[[R Statistics]]
## Install
(2021)
1. R from cran
2. Rstudio
3. Radian (ipython like)
## History
S - developed by John Chambers at Bell Labs 1976 using Fortran
White Book - Statistical Models in S (version 3 of S)
Early versions did not have statistical modeling.
1998 - rewritten in C
Green Book - Programming with Data (version 4 of S)1998
- Currently used
Philosophy of S is to be an interactive language "Slide gradually into programming"
R- is a free variant of S
Created by Ross Ihaka & Robert Gentleman
Base+ Packages (modular)
## Basics of R
### General Tips
- expression - stuff written on console
- `#` comment
- `<-` is assigning
- `:` operator creates sequence
- `?` before a function gets help
- `c()` = concatenate objects to form vectors
- `ls()` lists the name space
- `str` is powerful command to get info
- Coercion - type casting
- character>Numeric>logical i.e more generic
- `as.numeric(x)`
- ` as.logical(x)`
- `as.character(x)`
- `as.complex(x)`
- Cannot convert characters to logicals you get NA
- Object (everything in R)
- Objects have "attributes"
- All Objects have class - `class()` attribute tells you what it is like `type()` in python
- Basic object is a vector
- cannot have mixed types. All items have to be same class
- `vector()` to create vectors
- List
- can contain different types
- `x<-list(1, "a", TRUE)`
- [[]] -elements are marked with double brackets
Atomic classes
- R has 5 atomic classes
- Character (also strings)
- numeric (real numbers) (64bit)
- Integer
- complex `2+4i`
- Logical (`TRUE`/`FALSE`)
- Integer
- Suffix L `1L` will give an integer
- otherwise R makes it double precision
- 2 is numeric 2L is integer
- Integers are numerics not vice versa
- Numeric (real/float)
- Double precision
- Inf - infinity
- NaN - not a number
Attributes
- objects have attributes
- names, dimnames, dimensions, class, length
Matrix (it’s a type of vector)
- Also can be of only one class
`m<-matrix(1:6, nrow=2, ncol=3)`
- `rbind()` - adds rows
- `cbind()` -add columns
- Both command fill column first unless byrow=TRUE
- "recycling" happens if size is not appropriate
Factor -
- Categorical data
- Factors can be Ordered or unordered(Nominal or Ordinal)

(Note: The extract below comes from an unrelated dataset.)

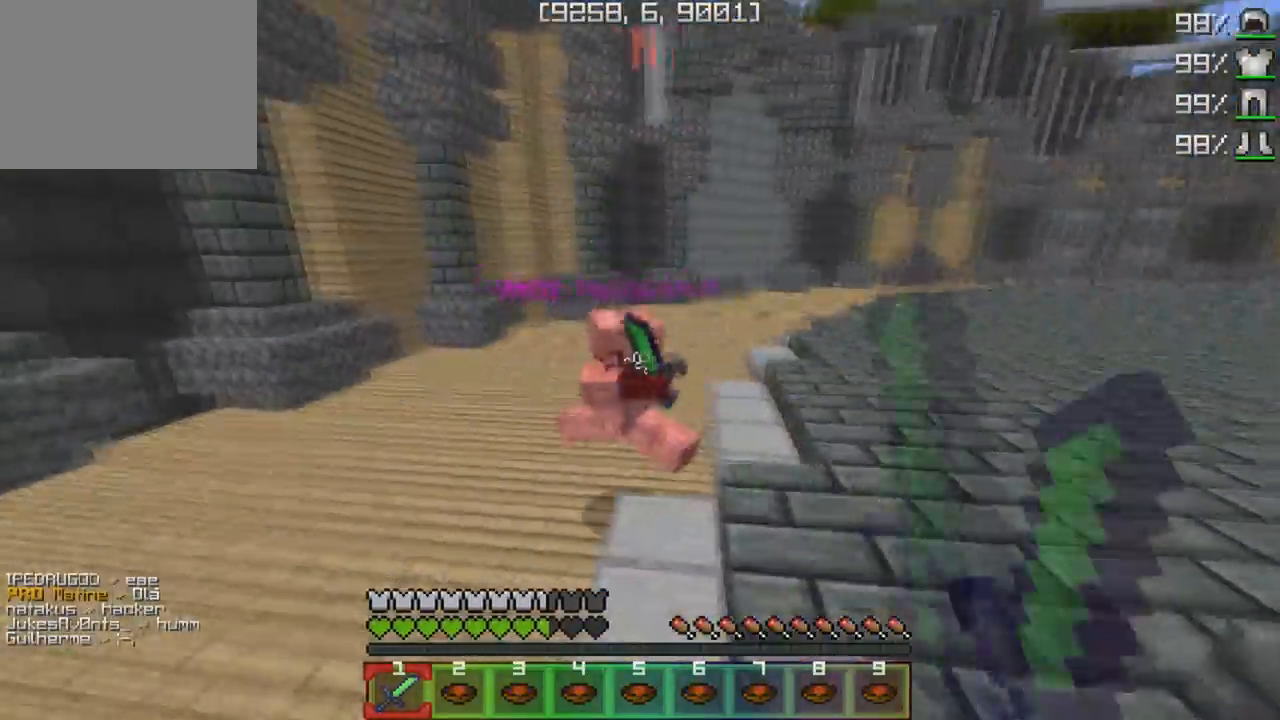
{"keys": ["w"], "events": [[250, "a", "up"]]}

- `factor(c("yes", "yes", "no"), levels=c("yes", no))` <- create a factor list
- greater or less works with ordered
- Levels=c() option inside factor command lets you order
- Can be thought of integer values with "labels"
- First level it encouters is the "baseline level"
- Attributes
- `table()` - Gives a frequency table
- `unclass()` - Strips the class - shows the integer
- levels parameter in factor() can be used to set the order of the labels
Missing Values
- NA - undefined mathematical operations
- Can have classes - there are Integer NAs , char NA etc.
- NaN - numeric missing value
- NaN is also NA but not vice versa
- `good_df <- complete.cases(df)`
Data frame
- Key data type - tabular data
- Special type of list - each element of the list has the same length
- Each element of the list is a column and the length of the element is the number of rows
- Can store columns of different classes
- `row.names` attribute - each row can have a name
- can be imported by using `read.table()` or `read.csv()`
- Coorced to matrix by calling `data.matrix()`
`x<-data.frame(foo=1:4, bar=c(T,T,F,F))`
Reading stuff
- `read.table` and `read.csv` (kinda like pd.read_csv)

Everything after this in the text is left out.